La implicación asustó a Brenda, que tenía treinta y dos años; le pareció que ya tenía un pie en la tumba. Una vez habían acudido a un despacho de High Street y dijeron que buscaban un trabajo interino en una oficina. Mintieron sobre su velocidad de mecanografiado y otras cosas, pero la mujer del mostrador se mostró poco alentadora. Para sus adentros Freda se dijo que había sido porque Brenda tenía un aspecto tan espantoso; esa mañana tenía dolor de muelas y se le había hinchado la mejilla. Brenda pensaba que había sido porque Freda llevaba su capa morada y sacudía continuamente la ceniza de su cigarrillo encima de la alfombra. Freda dijo que les convenía hacer alguna cosa más básica, algo que las pusiera en contacto con la gente corriente, con los trabajadores.
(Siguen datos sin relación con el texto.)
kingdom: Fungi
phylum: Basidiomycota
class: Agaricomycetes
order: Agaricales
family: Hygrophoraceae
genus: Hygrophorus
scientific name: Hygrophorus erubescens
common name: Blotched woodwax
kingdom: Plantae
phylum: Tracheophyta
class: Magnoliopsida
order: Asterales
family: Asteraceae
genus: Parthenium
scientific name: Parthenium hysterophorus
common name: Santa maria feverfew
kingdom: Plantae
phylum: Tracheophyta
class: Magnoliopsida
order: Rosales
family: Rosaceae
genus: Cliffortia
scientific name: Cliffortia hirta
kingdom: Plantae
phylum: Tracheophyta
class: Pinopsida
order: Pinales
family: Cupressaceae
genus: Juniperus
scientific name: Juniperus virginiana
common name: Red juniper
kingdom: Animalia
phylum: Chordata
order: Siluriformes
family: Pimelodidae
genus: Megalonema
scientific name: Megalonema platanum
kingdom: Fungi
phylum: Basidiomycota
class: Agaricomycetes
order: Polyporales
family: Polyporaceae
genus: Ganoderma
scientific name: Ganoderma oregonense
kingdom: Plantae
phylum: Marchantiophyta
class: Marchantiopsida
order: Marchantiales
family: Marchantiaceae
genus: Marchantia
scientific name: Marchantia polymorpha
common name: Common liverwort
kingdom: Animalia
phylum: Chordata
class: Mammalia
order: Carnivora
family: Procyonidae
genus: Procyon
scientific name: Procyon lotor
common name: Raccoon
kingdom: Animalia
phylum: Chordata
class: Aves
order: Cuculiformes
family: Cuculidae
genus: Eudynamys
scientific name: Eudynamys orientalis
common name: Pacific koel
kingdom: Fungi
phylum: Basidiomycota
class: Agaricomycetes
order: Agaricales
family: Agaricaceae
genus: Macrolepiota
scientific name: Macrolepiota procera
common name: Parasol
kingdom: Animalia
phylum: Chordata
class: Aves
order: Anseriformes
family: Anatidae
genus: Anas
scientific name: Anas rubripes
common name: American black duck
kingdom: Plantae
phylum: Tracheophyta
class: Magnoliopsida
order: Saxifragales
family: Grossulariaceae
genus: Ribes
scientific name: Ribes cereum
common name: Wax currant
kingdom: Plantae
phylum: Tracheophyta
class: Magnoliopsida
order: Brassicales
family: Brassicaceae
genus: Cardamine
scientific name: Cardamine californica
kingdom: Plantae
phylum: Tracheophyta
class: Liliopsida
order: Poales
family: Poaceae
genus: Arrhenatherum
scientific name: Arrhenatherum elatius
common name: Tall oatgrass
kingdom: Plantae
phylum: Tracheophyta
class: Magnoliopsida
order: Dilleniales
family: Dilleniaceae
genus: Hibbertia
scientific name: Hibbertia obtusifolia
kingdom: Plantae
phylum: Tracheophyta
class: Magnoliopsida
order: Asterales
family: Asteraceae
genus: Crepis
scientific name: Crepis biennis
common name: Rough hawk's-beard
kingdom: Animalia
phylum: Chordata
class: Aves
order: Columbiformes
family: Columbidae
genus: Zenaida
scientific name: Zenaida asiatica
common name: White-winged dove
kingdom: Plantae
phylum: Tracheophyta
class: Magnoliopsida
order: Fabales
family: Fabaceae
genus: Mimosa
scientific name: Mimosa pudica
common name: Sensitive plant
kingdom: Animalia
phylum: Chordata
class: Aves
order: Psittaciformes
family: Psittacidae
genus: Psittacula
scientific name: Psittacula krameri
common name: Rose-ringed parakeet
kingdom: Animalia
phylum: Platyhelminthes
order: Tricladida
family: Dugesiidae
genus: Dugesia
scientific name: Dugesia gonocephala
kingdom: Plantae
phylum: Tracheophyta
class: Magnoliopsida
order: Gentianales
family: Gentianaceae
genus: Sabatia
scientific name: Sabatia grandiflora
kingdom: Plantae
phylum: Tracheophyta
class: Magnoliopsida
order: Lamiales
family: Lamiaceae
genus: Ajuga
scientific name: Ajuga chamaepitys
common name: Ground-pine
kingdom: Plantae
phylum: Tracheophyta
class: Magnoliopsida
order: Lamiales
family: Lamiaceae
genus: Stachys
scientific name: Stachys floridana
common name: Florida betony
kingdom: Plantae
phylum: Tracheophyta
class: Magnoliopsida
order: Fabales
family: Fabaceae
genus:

—Pero una fábrica de botellas… —protestó Brenda, que no tenía las mismas necesidades que su amiga.
Freda le explicó pacientemente que no era una fábrica de botellas, sino una fábrica de vino; que trabajarían junto a sencillos campesinos con una cultura y una tradición a sus espaldas. Brenda insinuó que no le gustaban los extranjeros; le costaba relacionarse con ellos. Freda replicó que eso demostraba su mezquindad, mental y física.